Author: Krista Vane-Tempest
Publisher: NewSouth Publishing
Reviewer: Matthew Coe
The author, Krista Vane-Tempest, grew up in country New South Wales and studied law, English, history and politics at the Australian National University. She has previously worked as a lawyer. She is also Edith Blake’s great-niece.
Her book tells the story of Edith Blake (Edie), a young Sydney woman who attends nurse training, immediately before World War I, and her subsequent deployment abroad to help with the British war efforts.
The book is based on Edie’s letters to her family and includes many excerpts from her correspondence. The story is written, conversationally, much in the style of historical fiction, and owes a great deal to the writing of its title character.
Readers are told 18,000 young Australian men were conscripted to serve abroad in the first month after the United Kingdom declared war. Australia never declared war, itself. It was simply understood that, where Britain went, so would go Australia.
There is no discussion of the otherwise bewildering reasons for Australia’s participation in the war which centered firmly around European enmities and, ostensibly, began with the assassination of Austria’s Archduke Franz Ferdinand and his wife by a Bosnian Serb. The actual causes continue to be debated among historians.
In this respect, Vane-Tempest’s focus is more personal.
The story charts Edie’s travels from Sydney to the battlefields of the Middle East and Europe where she witnesses, first-hand, the horrors of war.
Working for the British military alongside British and Australian medical staff, Edie nurses soldiers suffering from a range of treatable illnesses and disease and severe physical trauma.
Her letters attest to her professionalism, sense of duty and pride in serving those around her.
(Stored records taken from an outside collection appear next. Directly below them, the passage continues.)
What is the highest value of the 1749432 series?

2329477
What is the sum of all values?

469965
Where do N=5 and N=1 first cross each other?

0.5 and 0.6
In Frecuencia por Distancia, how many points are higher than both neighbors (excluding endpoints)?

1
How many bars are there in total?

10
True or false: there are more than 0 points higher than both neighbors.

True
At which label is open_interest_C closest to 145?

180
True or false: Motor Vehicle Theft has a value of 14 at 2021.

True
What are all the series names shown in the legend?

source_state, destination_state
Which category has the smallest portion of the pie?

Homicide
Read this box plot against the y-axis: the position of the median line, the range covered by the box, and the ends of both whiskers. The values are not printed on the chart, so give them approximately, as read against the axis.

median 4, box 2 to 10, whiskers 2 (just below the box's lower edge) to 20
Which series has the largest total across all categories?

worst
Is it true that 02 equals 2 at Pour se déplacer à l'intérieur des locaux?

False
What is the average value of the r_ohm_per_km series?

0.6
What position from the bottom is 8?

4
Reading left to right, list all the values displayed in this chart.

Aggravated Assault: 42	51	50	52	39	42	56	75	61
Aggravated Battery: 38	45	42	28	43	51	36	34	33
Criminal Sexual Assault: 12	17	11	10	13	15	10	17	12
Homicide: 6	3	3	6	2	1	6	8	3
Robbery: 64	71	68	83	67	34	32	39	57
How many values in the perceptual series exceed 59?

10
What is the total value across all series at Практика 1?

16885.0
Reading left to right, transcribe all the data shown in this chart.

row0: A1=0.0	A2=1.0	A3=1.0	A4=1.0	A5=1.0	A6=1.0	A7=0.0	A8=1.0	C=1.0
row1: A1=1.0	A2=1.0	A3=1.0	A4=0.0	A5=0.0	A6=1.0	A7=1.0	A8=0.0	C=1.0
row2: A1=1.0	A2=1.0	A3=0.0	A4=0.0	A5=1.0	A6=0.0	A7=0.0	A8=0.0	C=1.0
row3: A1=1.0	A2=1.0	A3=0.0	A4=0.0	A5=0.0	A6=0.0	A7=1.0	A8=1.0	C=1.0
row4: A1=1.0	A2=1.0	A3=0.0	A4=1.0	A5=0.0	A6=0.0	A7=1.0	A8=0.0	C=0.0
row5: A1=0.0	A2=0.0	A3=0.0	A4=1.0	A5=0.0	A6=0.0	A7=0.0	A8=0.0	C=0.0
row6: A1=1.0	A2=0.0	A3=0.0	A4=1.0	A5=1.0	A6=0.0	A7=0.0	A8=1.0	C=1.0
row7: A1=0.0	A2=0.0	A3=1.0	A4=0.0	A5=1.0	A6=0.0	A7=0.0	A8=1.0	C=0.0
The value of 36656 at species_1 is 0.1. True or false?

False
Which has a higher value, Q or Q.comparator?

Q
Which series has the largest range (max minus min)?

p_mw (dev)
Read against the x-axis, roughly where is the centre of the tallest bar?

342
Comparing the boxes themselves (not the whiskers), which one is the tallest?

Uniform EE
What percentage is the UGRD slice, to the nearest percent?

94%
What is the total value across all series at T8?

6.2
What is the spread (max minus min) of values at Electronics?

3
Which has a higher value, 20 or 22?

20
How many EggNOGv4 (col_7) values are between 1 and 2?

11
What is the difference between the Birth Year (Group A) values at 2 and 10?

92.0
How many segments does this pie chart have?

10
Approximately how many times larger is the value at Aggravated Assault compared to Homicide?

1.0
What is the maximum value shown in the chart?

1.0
She is frequently pleased for the chance to work in the busiest and most challenging wards.
Edie faces her adversities with minimal “grousing”, with her attitude seemingly matched by many of her fellow nurses and medical staff. Among them all is a sense they are contributing to something bigger than themselves and that, whatever the risks, they are glad to be doing their part.
In their free time Edie and her friends make the best of their experiences. Moments are taken to enjoy the sunsets of Cairo and Alexandria, attend social gatherings, appreciate the food and presents sent from home, meet relatives and even to have snow fights on hospital ships.
Inevitably, Edie tires of some aspects of war but, always, remains committed to her work, her friends and family, and her military community.
Edie’s account provides a personal perspective of World War I that steps back from the violence of the frontlines to acknowledge the critical role of medical staff during war.
Vane-Tempest dispenses with most of the abstractions of academic history which, sometimes, make the past seem like a series of inevitable events, logically connected in some kind of predictable way.
Edie’s story is told, primarily, in the direction it was lived, looking forward into an uncertain and dimly lit future. Where the author does intervene, it is only to offer necessary context.
Readers will take their own lessons from a story like Edie’s. But what may persist is the way she succeeded in fitting so much into her life during a period of such upheaval, when doing so must have taken so much effort.
It is apparent Edie threw herself into her work with little regard to the personal risks of war. She prioritised her strong bonds with family and friends and accepted her fate being deployed in postings across the world. In this way, she seems to have lived a full and satisfying life, despite the chaos surrounding her.
Vane-Tempest has taken the letters of her great-aunt, and her knowledge of World War I, to create an excellent memoir of a woman whose story would have, otherwise, remained little known.
She reminds readers of the thousands of similar stories that must have been told after the war and of the toll taken on so many. In this way, Edith Blake’s War provides a powerful way of putting our everyday difficulties into perspective and to reflect on the consequences that face ordinary citizens when leaders make the grave decision to go to war.